Sales Call Analysis/Predictions Using DS & NLP - BC-797

Project type: Research
Desired discipline(s): Computer science, Mathematical Sciences, Mathematics, Statistics / Actuarial sciences
Company: Replayz Labs LTD
Project Length: 6 months to 1 year
Preferred start date: As soon as possible.
Language requirement: English
Location(s): Vancouver, BC, Canada; Canada
No. of positions: 4
Desired education level: Master'sPhDPostdoctoral fellowRecent graduate
Open to applicants registered at an institution outside of Canada: No

About the company: 

Replayz helps top tier software organizations improve sales by using their call data to show them how to conduct more effective sales calls.  We do this by analyzing their recorded sales calls, scoring their calls, and using Data Science to isolate exactly why their win deals.

Today this is a tech enabled service, where our data science models ingest call scoring data, scored by human call scorers (data labellers) and we serve up valuable insights showing why their deals close and what their top reps do well on a sales call.

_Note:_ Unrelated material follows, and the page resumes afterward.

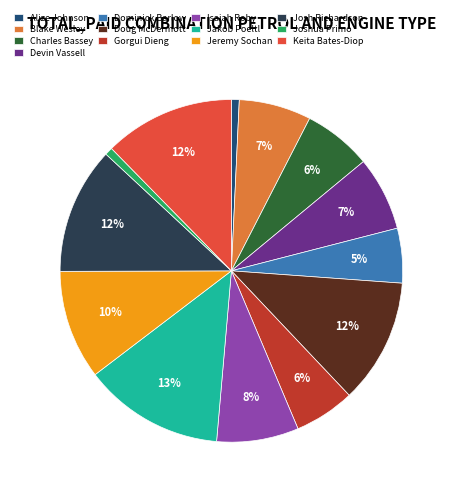

Between Joshua Primo and Charles Bassey, which is larger?

Charles Bassey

This project is about testing whether we can automate most of this process using statistical analysis and NLP.

Describe the project.: 

Innovation:  Replayz currently provides a specific set of capabilities as a human-intensive tech-enabled service. This project will allow Mitacs interns to develop a parallel pipeline of statistical analysis and natural language processing to recreate the output of the legacy process using a large set of labeled data. This new process will:

1) ingest a written call transcript for analysis by a large language model (i.e. GPT-J)
2) answer specific standardized questions about the contents of the transcript
3) perform statistical analysis on this dataset. The goal will be to understand how successfully a combination of large language models and traditional statistical analysis can perform on a prediction task vs existing methods rooted in human intuition. 

Success in this project will serve as a proof of concept for automated professional education systems using real-world examples of employee interactions.

Required expertise/skills: 

1) Knowledge base: Firm understanding of statistics and multivariant analysis.  Familiarity with generative AI methods and natural language processing.
2) Skills: Strong Python skills, experiencing integrating with external API’s and performing data analysis using standard python libraries.